Department of Anesthesiology and Critical Care, University of Pennsylvania Perelman School of Medicine, Philadelphia, PA, USA.
Department of Anesthesiology, Washington University School of Medicine in St. Louis, St. Louis, MO, USA.
Br J Anaesth. 2022 Nov;129(5):643-646. doi: 10.1016/j.bja.2022.06.023. Epub 2022 Jul 22.
We discuss a newly published study examining how phrases are used in clinical trials to describe results when the estimated P-value is close to (slightly above or slightly below) 0.05, which has been arbitrarily designated by convention as the boundary for 'statistical significance'. Terms such as 'marginally significant', 'trending towards significant', and 'nominally significant' are well represented in biomedical literature, but are not actually scientifically meaningful.

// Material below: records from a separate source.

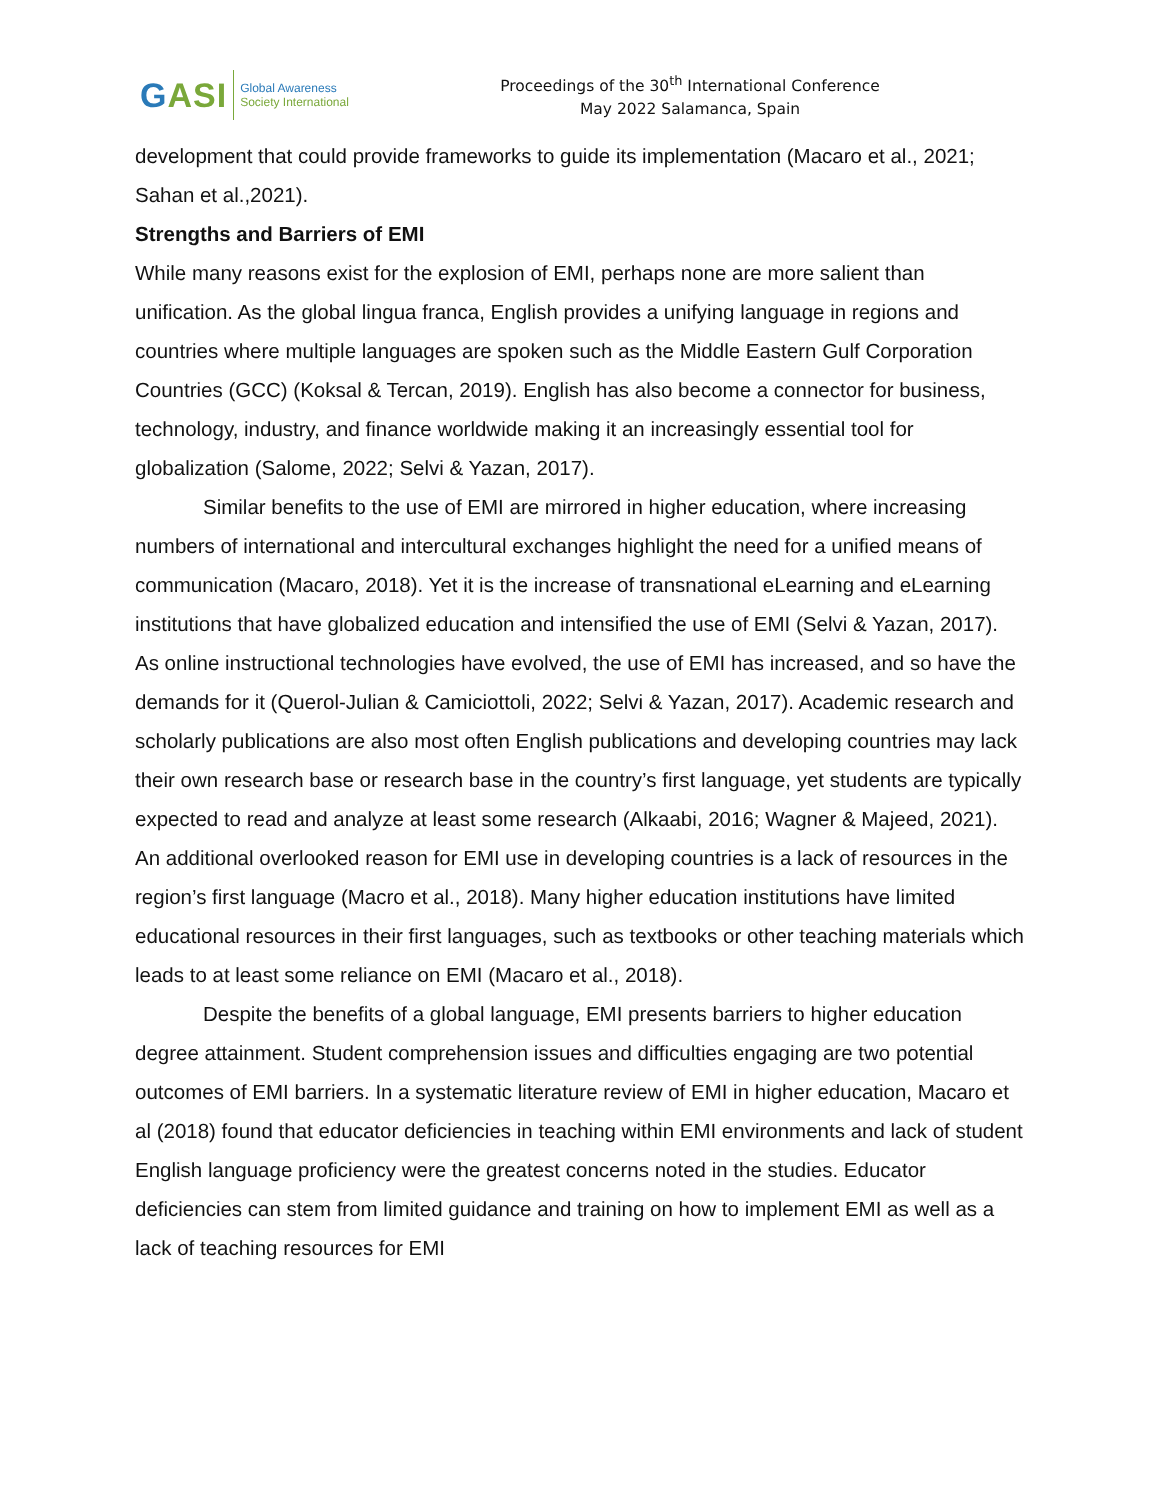GASI
Global Awareness
Society International
Proceedings of the 30<sup>th</sup> International Conference
May 2022 Salamanca, Spain
development that could provide frameworks to guide its implementation (Macaro et al., 2021; Sahan et al.,2021).
Strengths and Barriers of EMI
While many reasons exist for the explosion of EMI, perhaps none are more salient than unification. As the global lingua franca, English provides a unifying language in regions and countries where multiple languages are spoken such as the Middle Eastern Gulf Corporation Countries (GCC) (Koksal & Tercan, 2019). English has also become a connector for business, technology, industry, and finance worldwide making it an increasingly essential tool for globalization (Salome, 2022; Selvi & Yazan, 2017).
Similar benefits to the use of EMI are mirrored in higher education, where increasing numbers of international and intercultural exchanges highlight the need for a unified means of communication (Macaro, 2018). Yet it is the increase of transnational eLearning and eLearning institutions that have globalized education and intensified the use of EMI (Selvi & Yazan, 2017). As online instructional technologies have evolved, the use of EMI has increased, and so have the demands for it (Querol-Julian & Camiciottoli, 2022; Selvi & Yazan, 2017). Academic research and scholarly publications are also most often English publications and developing countries may lack their own research base or research base in the country’s first language, yet students are typically expected to read and analyze at least some research (Alkaabi, 2016; Wagner & Majeed, 2021). An additional overlooked reason for EMI use in developing countries is a lack of resources in the region’s first language (Macro et al., 2018). Many higher education institutions have limited educational resources in their first languages, such as textbooks or other teaching materials which leads to at least some reliance on EMI (Macaro et al., 2018).
Despite the benefits of a global language, EMI presents barriers to higher education degree attainment. Student comprehension issues and difficulties engaging are two potential outcomes of EMI barriers. In a systematic literature review of EMI in higher education, Macaro et al (2018) found that educator deficiencies in teaching within EMI environments and lack of student English language proficiency were the greatest concerns noted in the studies. Educator deficiencies can stem from limited guidance and training on how to implement EMI as well as a lack of teaching resources for EMI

Acknowledging that 'statistical significance' remains a major determinant of publication, we propose that scientific journals de-emphasise the use of P-values for null hypothesis significance testing, a purpose for which they were never intended, and avoid the use of these ambiguous and confusing terms in scientific articles. Instead, investigators could simply report their findings: effect sizes, P-values, and confidence intervals (or their Bayesian equivalents), and leave it to the discerning reader to infer the clinical applicability and importance. Our goal should be to move away from describing studies (or trials) as positive or negative based on an arbitrary P-value threshold, and rather to judge whether the scientific evidence provided is informative or uninformative.
我们讨论了一项新发表的研究,该研究探讨了当估计的 P 值接近(略高于或略低于)0.05 时,临床试验中如何使用短语来描述结果,这一值是根据惯例任意指定为“统计学意义”的界限。在生物医学文献中,“略有意义”、“有向显著趋势”和“名义上显著”等术语得到了很好的体现,但实际上并没有科学意义。我们承认“统计学意义”仍然是发表的主要决定因素,因此建议科学期刊不再强调使用 P 值进行零假设显著性检验,因为这不是它们的初衷,并且避免在科学文章中使用这些模糊和混淆的术语。相反,研究人员可以简单地报告他们的发现:效应大小、P 值和置信区间(或它们的贝叶斯等效物),并让有识之士自行推断临床适用性和重要性。我们的目标应该是不再根据任意的 P 值阈值来描述研究(或试验)为阳性或阴性,而是判断提供的科学证据是否有信息或无信息。